Thursday, January 25, 2018

POOR SOURCE CODE QUALITY


Lack of identification is inevitable during functionality testing, even if there has been thorough unit testing during the development phase. Usually, in test management, the test manager comes out with the test approach, scenarios, conditions, cases and scripts, to complete the functional testing of your project. Their test plan should cover all of the requirements that are agreed to be delivered. The test manager will plan several cycles of testing. Starting with a full suite of functional testing, followed by successive cycles of testing defects from previous cycles, along with regression testing of the existing functionality, to make sure the fix made by the team did not impact already tested and proven modules.

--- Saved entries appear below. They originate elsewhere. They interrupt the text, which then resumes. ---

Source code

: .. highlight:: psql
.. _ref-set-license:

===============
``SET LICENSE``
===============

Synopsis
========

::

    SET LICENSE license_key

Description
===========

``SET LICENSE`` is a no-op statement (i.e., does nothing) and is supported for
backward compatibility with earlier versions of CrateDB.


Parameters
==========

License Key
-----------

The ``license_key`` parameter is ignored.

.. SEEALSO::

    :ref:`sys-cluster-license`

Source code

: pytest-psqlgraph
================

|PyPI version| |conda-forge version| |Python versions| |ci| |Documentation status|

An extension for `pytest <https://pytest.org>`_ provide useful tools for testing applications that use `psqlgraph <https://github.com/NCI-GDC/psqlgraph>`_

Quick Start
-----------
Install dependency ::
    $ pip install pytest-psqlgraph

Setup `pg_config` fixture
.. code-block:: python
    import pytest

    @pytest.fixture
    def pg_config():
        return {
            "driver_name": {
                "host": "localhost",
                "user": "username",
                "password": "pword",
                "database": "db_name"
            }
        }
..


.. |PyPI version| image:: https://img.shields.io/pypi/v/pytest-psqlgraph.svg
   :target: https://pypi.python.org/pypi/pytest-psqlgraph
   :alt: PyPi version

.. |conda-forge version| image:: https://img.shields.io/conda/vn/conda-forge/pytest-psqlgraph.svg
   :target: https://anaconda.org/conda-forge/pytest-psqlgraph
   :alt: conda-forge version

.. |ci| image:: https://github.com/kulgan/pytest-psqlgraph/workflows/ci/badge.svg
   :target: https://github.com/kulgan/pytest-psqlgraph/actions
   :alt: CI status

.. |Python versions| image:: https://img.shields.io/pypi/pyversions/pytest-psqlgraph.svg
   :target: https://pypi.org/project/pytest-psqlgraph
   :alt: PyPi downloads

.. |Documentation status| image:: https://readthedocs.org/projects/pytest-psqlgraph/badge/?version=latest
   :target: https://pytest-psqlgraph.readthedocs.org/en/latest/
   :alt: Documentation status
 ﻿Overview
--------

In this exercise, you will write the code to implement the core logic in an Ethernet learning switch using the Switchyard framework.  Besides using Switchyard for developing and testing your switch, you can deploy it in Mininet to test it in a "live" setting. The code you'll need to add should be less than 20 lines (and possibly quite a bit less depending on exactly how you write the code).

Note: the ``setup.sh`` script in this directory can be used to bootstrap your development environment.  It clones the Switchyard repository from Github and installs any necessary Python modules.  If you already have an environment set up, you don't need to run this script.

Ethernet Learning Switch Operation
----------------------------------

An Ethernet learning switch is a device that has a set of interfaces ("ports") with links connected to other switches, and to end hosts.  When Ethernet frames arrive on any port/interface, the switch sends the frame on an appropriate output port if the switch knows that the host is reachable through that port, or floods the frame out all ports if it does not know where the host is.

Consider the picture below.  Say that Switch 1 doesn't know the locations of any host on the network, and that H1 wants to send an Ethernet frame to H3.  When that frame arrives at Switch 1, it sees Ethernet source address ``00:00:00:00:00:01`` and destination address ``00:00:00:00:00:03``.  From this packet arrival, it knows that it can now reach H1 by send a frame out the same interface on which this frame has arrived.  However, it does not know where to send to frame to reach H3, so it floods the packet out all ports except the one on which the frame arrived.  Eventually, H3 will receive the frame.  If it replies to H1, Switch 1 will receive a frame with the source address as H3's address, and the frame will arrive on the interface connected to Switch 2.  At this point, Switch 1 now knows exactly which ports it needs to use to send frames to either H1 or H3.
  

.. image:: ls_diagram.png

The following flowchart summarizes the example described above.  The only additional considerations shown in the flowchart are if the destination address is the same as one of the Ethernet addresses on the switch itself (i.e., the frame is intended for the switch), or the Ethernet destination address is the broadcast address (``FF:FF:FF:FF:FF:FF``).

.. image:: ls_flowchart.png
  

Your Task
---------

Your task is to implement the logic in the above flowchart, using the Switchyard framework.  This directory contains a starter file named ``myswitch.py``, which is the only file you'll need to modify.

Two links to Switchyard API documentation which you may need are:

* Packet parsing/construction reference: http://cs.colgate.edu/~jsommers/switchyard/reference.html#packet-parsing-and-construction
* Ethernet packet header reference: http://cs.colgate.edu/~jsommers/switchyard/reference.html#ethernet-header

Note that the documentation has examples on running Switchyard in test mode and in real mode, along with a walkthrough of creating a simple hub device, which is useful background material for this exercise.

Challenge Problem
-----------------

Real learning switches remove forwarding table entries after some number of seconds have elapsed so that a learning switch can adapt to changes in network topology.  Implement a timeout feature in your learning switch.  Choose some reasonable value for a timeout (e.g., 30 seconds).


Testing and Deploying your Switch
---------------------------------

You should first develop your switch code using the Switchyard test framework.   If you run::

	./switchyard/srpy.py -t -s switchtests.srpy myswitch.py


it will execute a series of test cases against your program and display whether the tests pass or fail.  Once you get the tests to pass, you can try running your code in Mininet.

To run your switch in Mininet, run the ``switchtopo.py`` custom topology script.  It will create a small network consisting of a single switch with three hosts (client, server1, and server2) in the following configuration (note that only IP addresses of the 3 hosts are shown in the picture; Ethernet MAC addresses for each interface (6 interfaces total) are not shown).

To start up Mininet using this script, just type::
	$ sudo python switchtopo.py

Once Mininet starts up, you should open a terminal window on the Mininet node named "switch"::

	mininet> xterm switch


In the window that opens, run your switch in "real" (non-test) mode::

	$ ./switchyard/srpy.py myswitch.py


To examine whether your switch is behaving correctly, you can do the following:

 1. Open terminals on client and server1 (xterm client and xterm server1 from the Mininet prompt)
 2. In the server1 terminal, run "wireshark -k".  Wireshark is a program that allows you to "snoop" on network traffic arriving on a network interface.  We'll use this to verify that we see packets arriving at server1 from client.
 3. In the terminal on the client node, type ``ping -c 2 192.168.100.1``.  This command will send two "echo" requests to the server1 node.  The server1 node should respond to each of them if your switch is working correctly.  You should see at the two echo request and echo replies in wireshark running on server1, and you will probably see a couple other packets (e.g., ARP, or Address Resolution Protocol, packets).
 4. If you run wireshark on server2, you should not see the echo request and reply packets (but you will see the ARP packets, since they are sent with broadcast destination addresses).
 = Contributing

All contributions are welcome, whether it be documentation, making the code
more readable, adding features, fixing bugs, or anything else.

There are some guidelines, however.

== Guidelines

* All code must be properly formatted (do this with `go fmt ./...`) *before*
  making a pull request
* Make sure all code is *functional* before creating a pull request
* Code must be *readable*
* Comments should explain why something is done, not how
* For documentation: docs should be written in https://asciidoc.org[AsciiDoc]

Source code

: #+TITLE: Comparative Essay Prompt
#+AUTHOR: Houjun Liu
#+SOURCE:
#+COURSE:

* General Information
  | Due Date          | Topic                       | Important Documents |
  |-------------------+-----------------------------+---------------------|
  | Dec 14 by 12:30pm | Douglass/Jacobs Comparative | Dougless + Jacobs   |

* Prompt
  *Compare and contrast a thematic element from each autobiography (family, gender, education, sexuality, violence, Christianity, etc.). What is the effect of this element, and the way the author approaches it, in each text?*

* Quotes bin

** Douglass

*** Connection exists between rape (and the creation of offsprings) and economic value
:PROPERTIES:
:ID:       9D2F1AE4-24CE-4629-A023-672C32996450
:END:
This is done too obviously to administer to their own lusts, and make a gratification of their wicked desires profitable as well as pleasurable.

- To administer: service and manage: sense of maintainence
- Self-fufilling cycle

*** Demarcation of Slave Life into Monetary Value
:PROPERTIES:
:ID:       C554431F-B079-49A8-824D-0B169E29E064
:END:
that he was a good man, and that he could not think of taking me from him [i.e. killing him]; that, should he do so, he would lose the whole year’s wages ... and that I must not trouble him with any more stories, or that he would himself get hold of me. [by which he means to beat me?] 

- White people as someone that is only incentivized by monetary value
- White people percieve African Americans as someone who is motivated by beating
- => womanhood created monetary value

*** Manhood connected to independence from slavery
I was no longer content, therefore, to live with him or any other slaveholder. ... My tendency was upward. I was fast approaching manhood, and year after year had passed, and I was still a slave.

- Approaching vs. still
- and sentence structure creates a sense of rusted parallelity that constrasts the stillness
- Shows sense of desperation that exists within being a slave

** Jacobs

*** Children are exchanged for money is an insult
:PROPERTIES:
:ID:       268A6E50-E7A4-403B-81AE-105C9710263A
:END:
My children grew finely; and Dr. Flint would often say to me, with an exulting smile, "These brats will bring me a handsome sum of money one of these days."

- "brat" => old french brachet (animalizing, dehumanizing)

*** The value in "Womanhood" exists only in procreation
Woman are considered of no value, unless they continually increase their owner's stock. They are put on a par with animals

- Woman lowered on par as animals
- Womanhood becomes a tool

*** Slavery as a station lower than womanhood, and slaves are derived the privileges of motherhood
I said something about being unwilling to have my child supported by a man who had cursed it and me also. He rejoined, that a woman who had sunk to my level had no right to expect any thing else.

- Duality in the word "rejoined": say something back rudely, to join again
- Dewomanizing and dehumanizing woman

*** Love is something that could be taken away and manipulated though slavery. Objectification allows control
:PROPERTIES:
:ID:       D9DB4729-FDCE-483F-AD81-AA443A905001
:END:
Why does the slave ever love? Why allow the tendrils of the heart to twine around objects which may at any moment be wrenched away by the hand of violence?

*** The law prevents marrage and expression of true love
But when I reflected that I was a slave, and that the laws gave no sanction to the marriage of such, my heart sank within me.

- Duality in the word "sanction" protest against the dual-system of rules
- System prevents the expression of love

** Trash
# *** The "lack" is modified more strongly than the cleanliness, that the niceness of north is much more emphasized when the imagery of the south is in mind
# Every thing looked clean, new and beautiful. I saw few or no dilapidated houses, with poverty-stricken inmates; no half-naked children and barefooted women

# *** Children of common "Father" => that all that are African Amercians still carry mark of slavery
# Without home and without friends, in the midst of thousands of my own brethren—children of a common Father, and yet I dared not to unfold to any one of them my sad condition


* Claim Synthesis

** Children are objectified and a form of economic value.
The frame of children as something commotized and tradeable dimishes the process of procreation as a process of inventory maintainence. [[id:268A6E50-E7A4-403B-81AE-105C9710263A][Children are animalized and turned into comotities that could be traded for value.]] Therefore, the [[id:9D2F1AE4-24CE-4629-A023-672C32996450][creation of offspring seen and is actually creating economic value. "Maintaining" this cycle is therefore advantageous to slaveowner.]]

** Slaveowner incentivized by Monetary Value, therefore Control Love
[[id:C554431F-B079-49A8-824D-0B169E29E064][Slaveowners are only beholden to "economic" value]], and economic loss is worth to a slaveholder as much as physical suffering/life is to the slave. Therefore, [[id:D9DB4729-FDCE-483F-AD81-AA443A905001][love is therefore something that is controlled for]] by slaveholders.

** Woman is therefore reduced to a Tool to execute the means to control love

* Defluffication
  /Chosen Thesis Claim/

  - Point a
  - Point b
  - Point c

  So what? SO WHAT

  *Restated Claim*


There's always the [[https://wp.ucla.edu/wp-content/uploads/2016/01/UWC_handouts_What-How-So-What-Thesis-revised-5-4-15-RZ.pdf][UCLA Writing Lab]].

There is a huge risk to timely delivery if a high volume of defects inflow is identified by the testing team of a project. There is no industry standard for acceptable defect volumes, but, if you see a large volume of critical or high priority defects, then as a project manager, you have to revisit your development team’s quality assurance procedures/processes.

Root cause analysis
Any defect identified by the test team has to undergo root cause analysis that undermines the basic cause of the defect. A defect could be at the code, design, environment or even a requirement gap; you will have to focus on the prime factor for the defects and take appropriate measures, such as revisiting your process, tightening the review process, or adding more unit testing.

Re-opened defects
Re-opened defects are a bigger challenge. They are the defects that are fixed, or claimed to be fixed, by the team, but tests prove it to still be open, and the test team has to reopen it. This could be due to lack of testing on the developer’s side, or delivery of a wrong version of the code.

Defect fixes create more defects
There are situations where a defect fix opens up newer defects during the testing. This proves that the development team has not performed proper impact analysis and has failed to perform end-to-end testing.

Add penalty clauses for such scenarios (such as re-open defects, defect fixes create more defects) in the development team’s contract, so they will be more careful with their delivery.

One bright side of the problem is that we identify defects and issues earlier with the test team’s help, rather than facing them after go-live.